La volonté d’exploitation maritime et de financement des infrastructures en Arctique s’inscrit pour Beijing dans un enjeu plus global comme moyen de s’imposer face aux puissances occidentales dans la gestion de la gouvernance mondiale. Pour se faire sont mobilisés un éventail d’initiatives telles que les brises glaces Xuelong 1 et 2 (dragon des neiges) et des moyens économiques et diplomatiques importants ayant débuté dès le début des années 2000.

Briser la glace diplomatiquement

La Chine a bien compris l’importance des coopérations diplomatiques bilatérales et multilatérales sous l’égide du Conseil de l’Arctique. Il en est de même pour les Etats-Unis. Washington, face à la multiplication des acteurs et des challenges de toutes natures, a ouvert sa première représentation diplomatique au-dessus du cercle polaire. Celle-ci a vocation à promouvoir une région pacifique et prospère reposant sur un travail inter allié centré sur le changement climatique et les populations autochtones.

Ces deux points incarnent également les objectifs de la présidence norvégienne du Conseil de l’Arctique, successeur de la Russie depuis le 11 mai 2023. Ils se traduisent par quatre thèmes prioritaires liés à une volonté de réduction des émissions de carbone noir pour 2025 :

  • Les océans
  • Le climat et l’environnement
  • Le développement économique durable
  • Et les populations du Nord.

 

Néanmoins, ces intentions sont mises à mal par le déclenchement de la guerre en Ukraine malgré la promotion d’une stabilité et d’une coopération constructive au sein du Conseil.

Un réchauffement glacial

Acteur déterminant, la Russie possède près de la moitié du territoire polaire et près de 24 000 kilomètres de côtés ainsi que divers intérêts notamment économiques et maritimes. De plus, cette zone apparait essentielle sur le plan militaire russe. Elle abrite la part la plus importante de son arsenal nucléaire. Déclarée comme mission prioritaire en 2014 dans le cadre d’un plan de remilitarisation massif, il s’agit également d’une porte d’entrée vers l’Atlantique et le pacifique permettant au pays de se désenclaver.

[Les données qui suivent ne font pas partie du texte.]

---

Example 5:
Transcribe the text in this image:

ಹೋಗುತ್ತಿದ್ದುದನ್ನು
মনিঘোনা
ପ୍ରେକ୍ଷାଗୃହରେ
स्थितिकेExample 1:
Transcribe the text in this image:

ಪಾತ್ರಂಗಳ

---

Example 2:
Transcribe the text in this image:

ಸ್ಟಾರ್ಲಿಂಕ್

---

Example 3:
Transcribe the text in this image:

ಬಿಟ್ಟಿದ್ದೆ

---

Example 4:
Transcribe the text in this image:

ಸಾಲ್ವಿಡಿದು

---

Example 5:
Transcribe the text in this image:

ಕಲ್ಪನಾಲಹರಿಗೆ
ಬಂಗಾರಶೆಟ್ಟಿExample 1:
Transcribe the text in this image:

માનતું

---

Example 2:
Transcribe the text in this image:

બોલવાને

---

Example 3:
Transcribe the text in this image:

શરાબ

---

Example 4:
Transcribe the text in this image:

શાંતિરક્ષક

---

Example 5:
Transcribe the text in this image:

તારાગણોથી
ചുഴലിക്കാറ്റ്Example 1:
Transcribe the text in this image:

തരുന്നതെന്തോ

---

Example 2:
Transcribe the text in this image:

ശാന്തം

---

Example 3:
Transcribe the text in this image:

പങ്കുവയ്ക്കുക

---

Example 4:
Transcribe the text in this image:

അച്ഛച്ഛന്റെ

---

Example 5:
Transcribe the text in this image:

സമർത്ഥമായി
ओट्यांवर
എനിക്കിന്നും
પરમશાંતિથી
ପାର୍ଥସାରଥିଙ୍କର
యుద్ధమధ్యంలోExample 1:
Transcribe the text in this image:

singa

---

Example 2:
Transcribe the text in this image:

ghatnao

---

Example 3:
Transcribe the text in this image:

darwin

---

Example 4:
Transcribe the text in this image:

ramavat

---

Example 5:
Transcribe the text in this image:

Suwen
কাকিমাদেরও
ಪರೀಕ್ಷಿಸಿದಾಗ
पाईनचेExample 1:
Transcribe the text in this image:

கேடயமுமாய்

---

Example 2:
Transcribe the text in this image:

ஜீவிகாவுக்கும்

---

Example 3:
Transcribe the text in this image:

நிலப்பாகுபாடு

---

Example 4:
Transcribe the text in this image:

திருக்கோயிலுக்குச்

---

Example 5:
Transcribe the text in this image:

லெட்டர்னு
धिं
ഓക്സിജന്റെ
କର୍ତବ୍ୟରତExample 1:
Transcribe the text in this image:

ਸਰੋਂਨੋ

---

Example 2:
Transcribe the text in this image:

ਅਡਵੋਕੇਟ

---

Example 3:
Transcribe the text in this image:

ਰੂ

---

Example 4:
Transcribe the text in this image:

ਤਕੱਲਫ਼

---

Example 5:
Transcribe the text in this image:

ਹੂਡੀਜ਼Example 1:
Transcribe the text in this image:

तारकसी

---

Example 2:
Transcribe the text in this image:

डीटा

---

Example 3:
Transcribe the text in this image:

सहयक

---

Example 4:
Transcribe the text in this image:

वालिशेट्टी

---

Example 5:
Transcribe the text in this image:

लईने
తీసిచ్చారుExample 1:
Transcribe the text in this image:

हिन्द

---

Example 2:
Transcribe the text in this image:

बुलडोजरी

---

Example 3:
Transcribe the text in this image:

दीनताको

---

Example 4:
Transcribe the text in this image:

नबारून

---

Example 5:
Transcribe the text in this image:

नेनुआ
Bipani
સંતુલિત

Si l’annexion de la Crimée en 2014 avait engendré des sanctions occidentales, l’équilibre polaire s’était maintenu avec un renforcement des relations sino-russes. En effet, depuis des décennies, l’Arctique était une zone de coopération pacifique où les intérêts régionaux prévalaient sur les tensions extérieures. Cependant, le déclenchement de la guerre en Ukraine, le 24 février 2022, est venu remettre en cause ce principe « d’exception arctique ».

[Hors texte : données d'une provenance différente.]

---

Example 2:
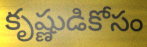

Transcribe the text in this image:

కృష్ణుడికోసం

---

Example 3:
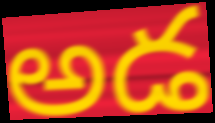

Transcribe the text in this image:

అడ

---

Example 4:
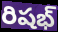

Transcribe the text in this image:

రిషభ్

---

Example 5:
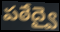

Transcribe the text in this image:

పఠేద్వై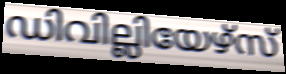
ഡിവില്ലിയേഴ്സ്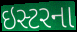
ઇસ્ટરનાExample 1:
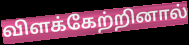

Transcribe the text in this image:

விளக்கேற்றினால்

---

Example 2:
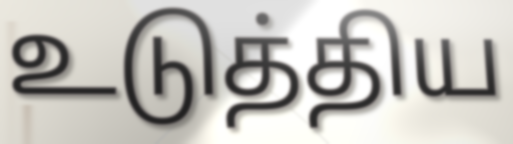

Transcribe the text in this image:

உடுத்திய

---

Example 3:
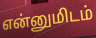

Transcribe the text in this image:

என்னுமிடம்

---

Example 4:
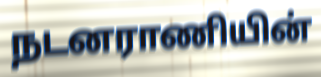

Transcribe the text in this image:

நடனராணியின்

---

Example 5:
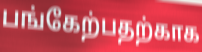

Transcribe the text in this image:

பங்கேற்பதற்காகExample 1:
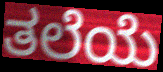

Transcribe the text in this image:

ತಲೆಯೆ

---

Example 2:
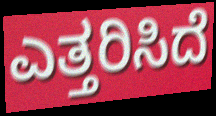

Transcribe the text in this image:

ಎತ್ತರಿಸಿದೆ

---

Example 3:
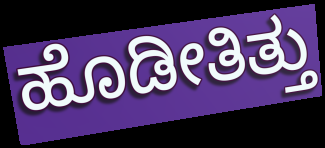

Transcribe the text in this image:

ಹೊಡೀತಿತ್ತು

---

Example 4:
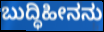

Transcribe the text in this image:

ಬುದ್ಧಿಹೀನನು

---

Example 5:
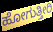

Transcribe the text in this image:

ಹೋಗುತ್ತೀರಿ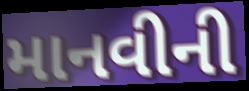
માનવીની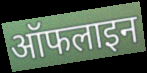
ऑफलाइन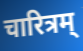
चारित्रम्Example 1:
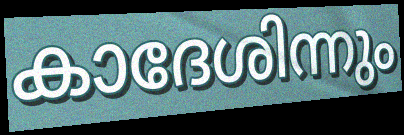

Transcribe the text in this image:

കാദേശിന്നും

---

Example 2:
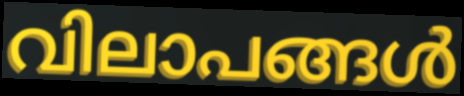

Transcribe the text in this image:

വിലാപങ്ങൾ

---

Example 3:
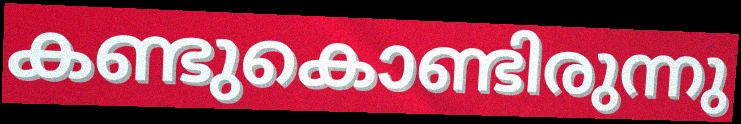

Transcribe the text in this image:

കണ്ടുകൊണ്ടിരുന്നു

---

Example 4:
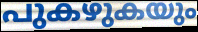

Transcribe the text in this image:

പുകഴുകയും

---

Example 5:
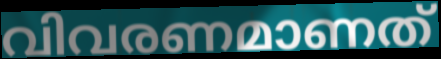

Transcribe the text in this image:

വിവരണമാണത്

En effet, les réunions officielles du conseil de l’Arctique ont été suspendues suite à la condamnation de l’invasion de l’Ukraine par les autres Etats membres. Le Kremlin a donc été mis au ban de l’instance coopérative avec une reprise des activités n’impliquant pas la Fédération de Russie. La candidature finlandaise à l’OTAN ayant été acceptée, plane sur le Conseil un risque de militarisation de celui-ci quand bien même il est incompétent pour traiter des sujets liés à la « sécurité militaire ». Néanmoins, sans la Russie, la coopération en Arctique perd de son sens, d’autant plus que la prise de décision du Conseil nécessite l’unanimité. Celui-ci se trouve donc paralysé.

Enfin, si le cercle polaire se trouve géographiquement au sommet du globe, il apparait central dans les affaires mondiales présentes et futures.